I'm wondering a couple of things, as I remember that sequence of two years ago.

One: would it have been helpful for Joy's former pediatrician to offer some form of placebo? Even if she didn't believe in it herself? After all, hope is what was needed...

Two: do parents of children with known genetic conditions (Down syndrome leaps to mind) blame their pediatricians in the same way that some parents in the autism community do for not being able to offer a cure?

I'd have answered "no" to the second question, but after having heard the LEND presentation on vitamin therapy for Down syndrome (to be blogged about soon), I'm no longer so sure. Though if that level of blame & conspiracy-thinking is happening, we're not hearing about it in the popular press in the same way.

What do you all think about placebos, and about what level of blame is fair to heap upon pediatricians, or upon Western medicine in general?


jess said...

these are such thorny issues.

i'd hate to see pediatricians - or anyone for that matter - pushing placebos, nor do i think that anyone should be doling out the kind of hope that implies that if only parents work hard enough and try enough then 'recovery' is assured.

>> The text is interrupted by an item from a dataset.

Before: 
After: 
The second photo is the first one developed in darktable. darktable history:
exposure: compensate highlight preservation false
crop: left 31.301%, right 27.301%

but that doesn't mean that the mainstream medical professionals should be able to abdicate complete responsibility either. if pediatricians and neurologists continue to shrug and put their hands up, the jenny mcarthy's of the world will continue to fill the vacuum.

Anonymous said...

jess says it accurately and succinctly.

As have you, JM. Hope is the critical compliment to skepticism. Physician performance for handling the balance is mighty individual and parents (all patients) have to meander the medical minefield.

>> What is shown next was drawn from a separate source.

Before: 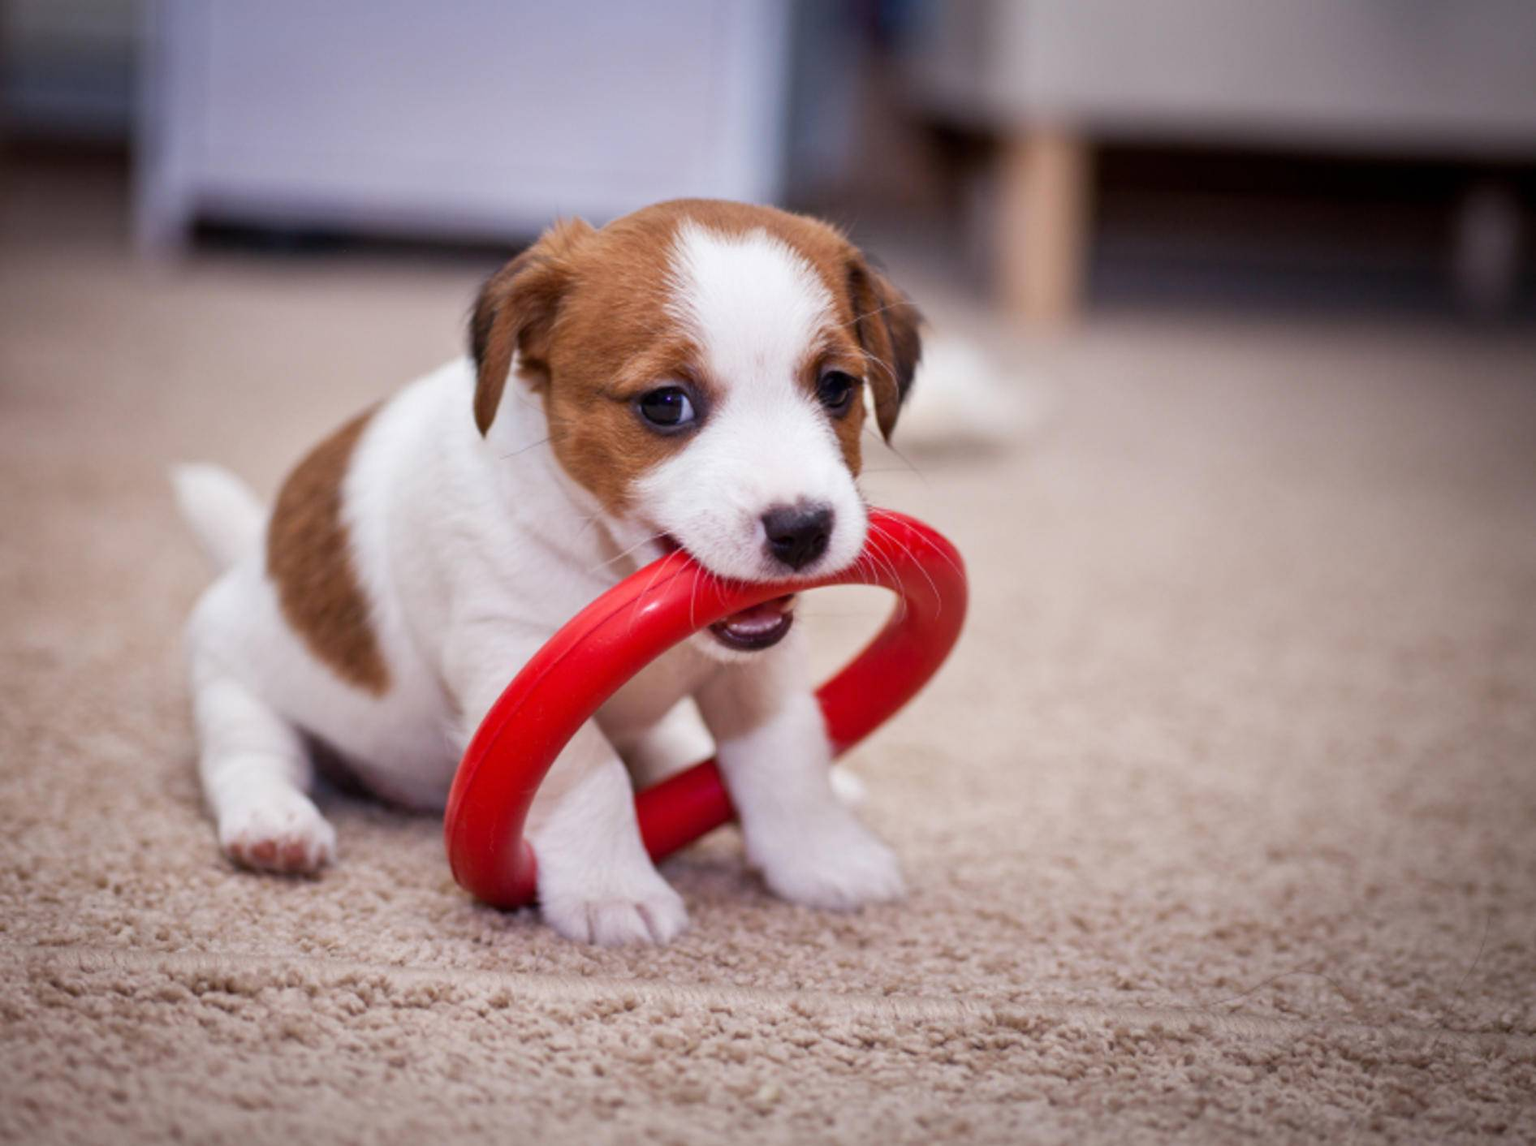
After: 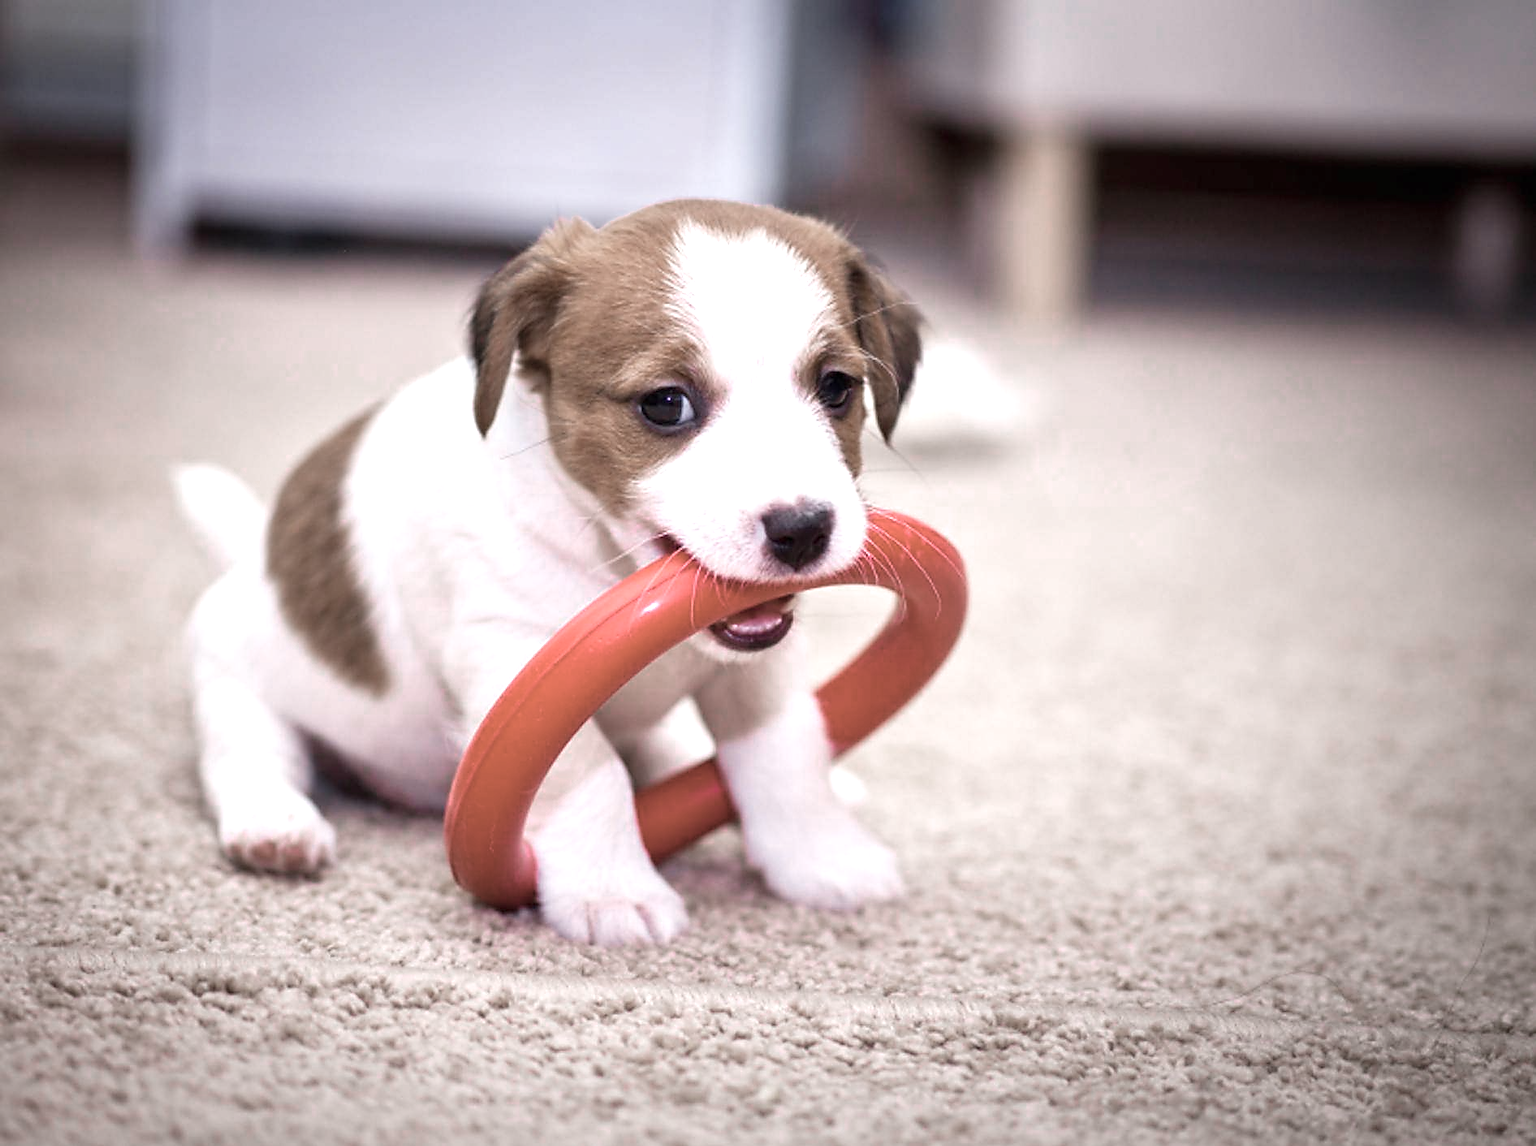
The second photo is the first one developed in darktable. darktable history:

Similar thorny discussions are occurring in parent circles discussing treatments for cerebral palsy and structural brain damage. Repeating my interest in your report on the presentation on HBOT.

I've read a bit from parents of children with Ds also - where the cure crowd is smaller, the pressure to terminate in pregnancy is real and common, and the counter pressure towards social acceptance tops the other issues. Persons with Ds are the face of the r-word ban.

I can't quite fit the word 'blame' into an answer to your question. I truly believe it is possible to give patients and parents the facts and an opinion while allowing an open-ended projection of the future and a decision by the patient/parent. (The 'art' compliment to the science.)

If the p/p is expecting a definitive answer, their response often includes some blame for their disappointment.

Thank you, thank you, JM for your excellent writing and informative posts. BRatK

Anonymous said...

thank you, joymama, for this story of hope. it's a reminder to me that God carries us through the most difficult times. i'm thankful that joy no longer suffers from frequent seizures!

Anonymous said...

Came back to share a late comment on another post:

This from a non-blogging Mom named abby who has a child with autism: "But it's hard: our expectations for our children are, by definition, so high because we have to have hope, but as the days and weeks and months pass, we also can't afford to hold out as much hope as we once might have because hope, when dashed, really hurts."

Living on hope without supportive facts can lead to a sad crash. With time reality (tinged with hope) can be accepted and understood as not as bad as when it was first projected. No?

Anonymous said...


"We came to believe that what she was asking when she led us to the door was "Take me away from here, to somewhere that will make me feel better!" Oh, I felt this line. Grayson tries to 'rub' her hurt off on me, like when she has a cut or an ear infection. I wish it worked.

"The hope I was seeking was not cure/recovery from autism. The hope I needed was for a livable life." And this one. The former is on the back burner for me - there, but not the focus. The focus of my hope is in the latter part of this sentence. In fact, it's more than hope. We're actually there, and it's a really good place.